The Heaviest Roadblock To Making Medicare For ALL Work
“We don’t have a health care system in the United States. We have a sickness-care system.” That was presidential hopeful Marianne Williamson at a Democratic primary debate this summer. Since then, the question of what’s at the nature of our health crisis has continued to roil the left.
While other Dems propose to expand ObamaCare or, more radically, adopting a single-payer system, Williamson’s point puts people over policy: “What we need to talk about is why so many Americans have unnecessary chronic illnesses,” she said. As a Democratic socialist who supports Bernie Sanders, I applaud progressive efforts to implement Medicare for All. But lofty ideals aside, a large, heretofore unaddressed obstacle stands in the way of single-payer health care in the United States: us.
On the topic of health care, there are elephants in the room that Democratic politicians and liberal media dare not acknowledge: us, again. Because any real debate over single-payer health care must ask: Are we too fat for Medicare for All?
The numbers are, well, pretty heavy. According to the Centers for Disease Control and Prevention, 39.8% of American adults are obese, defined as a Body Mass Index of 30 or higher.
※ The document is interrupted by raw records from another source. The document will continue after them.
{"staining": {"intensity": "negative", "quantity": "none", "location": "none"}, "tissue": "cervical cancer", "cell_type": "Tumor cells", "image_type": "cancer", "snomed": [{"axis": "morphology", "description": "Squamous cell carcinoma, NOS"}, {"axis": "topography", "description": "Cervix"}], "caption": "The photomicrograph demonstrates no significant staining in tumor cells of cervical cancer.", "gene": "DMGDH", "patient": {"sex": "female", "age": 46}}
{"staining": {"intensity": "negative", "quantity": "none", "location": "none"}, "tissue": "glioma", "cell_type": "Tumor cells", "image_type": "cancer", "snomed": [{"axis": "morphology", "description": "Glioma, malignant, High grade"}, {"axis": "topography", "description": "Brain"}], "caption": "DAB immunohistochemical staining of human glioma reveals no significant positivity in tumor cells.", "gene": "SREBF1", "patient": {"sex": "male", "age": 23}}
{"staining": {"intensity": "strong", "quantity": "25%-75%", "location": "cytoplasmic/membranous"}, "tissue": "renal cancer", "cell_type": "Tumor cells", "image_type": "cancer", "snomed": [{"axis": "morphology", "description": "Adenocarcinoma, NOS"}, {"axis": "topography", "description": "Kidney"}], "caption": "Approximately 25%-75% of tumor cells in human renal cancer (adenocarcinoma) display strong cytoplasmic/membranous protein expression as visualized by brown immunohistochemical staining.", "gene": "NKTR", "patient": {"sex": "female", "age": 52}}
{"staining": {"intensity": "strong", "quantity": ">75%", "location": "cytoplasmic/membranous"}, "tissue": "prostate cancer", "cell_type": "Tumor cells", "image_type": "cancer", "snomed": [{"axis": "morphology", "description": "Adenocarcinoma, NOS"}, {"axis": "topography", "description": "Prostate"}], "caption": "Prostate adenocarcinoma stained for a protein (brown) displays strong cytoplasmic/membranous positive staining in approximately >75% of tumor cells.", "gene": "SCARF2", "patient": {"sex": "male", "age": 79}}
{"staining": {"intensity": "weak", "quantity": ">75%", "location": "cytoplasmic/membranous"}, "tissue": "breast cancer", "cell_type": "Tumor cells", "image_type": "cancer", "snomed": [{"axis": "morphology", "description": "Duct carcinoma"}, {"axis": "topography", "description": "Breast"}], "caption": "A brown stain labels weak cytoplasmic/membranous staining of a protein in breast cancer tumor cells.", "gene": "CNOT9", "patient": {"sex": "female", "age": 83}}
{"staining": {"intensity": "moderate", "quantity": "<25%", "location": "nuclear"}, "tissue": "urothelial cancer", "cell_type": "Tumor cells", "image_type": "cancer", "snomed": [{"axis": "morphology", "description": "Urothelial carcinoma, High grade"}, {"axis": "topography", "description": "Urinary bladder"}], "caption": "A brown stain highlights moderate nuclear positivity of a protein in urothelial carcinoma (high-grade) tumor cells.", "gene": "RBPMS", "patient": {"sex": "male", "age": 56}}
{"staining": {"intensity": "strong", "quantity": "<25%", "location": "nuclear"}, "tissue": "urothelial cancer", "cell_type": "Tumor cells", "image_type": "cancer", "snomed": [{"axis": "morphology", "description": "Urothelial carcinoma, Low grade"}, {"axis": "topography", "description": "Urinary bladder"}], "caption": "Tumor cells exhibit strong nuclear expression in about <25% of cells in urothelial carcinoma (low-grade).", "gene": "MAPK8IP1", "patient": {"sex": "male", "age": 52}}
The annual medical cost of obesity is estimated at $147 billion, with obese people costing, on average, $1,429 more than do those of normal weight.
Those figures are from 2016, and since then, the problem has only, er, grown: 2018 data show obesity stayed the same or worsened in every state. When combined with the less-severe “overweight” category, denoting a BMI between 25 and 30, the stats comprise a whopping 70.2% of American adults.
We are passing this epidemic to our kids: 18.5% of American children are obese. Unsurprisingly, the rates escalate as age groups get older, culminating in over one in five teenagers being obese. Our kids are growing out as they grow up, leading to dangerously overweight adulthoods.
By now, the list of diseases directly attributable to obesity are common knowledge. Obesity brings significant risk of heart disease, stroke, diabetes, high blood pressure, osteoarthritis. Certain cancers are linked to being overweight, as are breathing problems like sleep apnea.
Regardless of how healthy the population, implementing Medicare for All would be extremely expensive: Approximately $28 to $32 trillion over a decade, per the nonpartisan, nonprofit Committee for a Responsible Federal Budget. That would require significant revenue generation including, per Sanders, a middle-class tax increase.
This enormous expenditure is made even more daunting when obesity is considered, for two reasons.
First, illnesses caused by obesity are often chronic, meaning they must be continuously treated over extended, even lifelong periods. That makes them more costly both in medical expenses and lost economic productivity — important, as this decreases taxable earnings that would fund any single-payer system.
Second, signs point to obesity rates rising further. A recent Harvard study found that, if lifestyle trends continue, 57% of American youths will be obese by age 35. One 2012 report found that more than half of Americans could be obese by 2030; a more conservative prediction placed the 2030 rate at 42%, amounting to an additional 32 million obese Americans racking up medical bills.
As a socialist, I believe removing health decisions out of the hands of for-profit insurance companies is an admirable goal. Corporations and personal health are often in conflict, and the instinct to separate the two is understandable.
But even beyond political feasibility, one shadow looms over any attempt to adopt Medicare for all in America. That shadow is being cast by Americans themselves — and it’s only getting larger.
In 2015, Hillary Clinton, debating Sanders over the merits of socialist policies such as nationalized health care, notably remarked that “we are not Denmark.” She’s right. Denmark has an obesity rate under 20%, bolstering the economic viability of its single-payer system.
Ironically, any workable progressive single-payer system may require an historically conservative value: self-reliance. The financial feasibility of Medicare for All is already questionable. Unless Americans start taking care of themselves, the outsized costs may be too much for our outsized nation.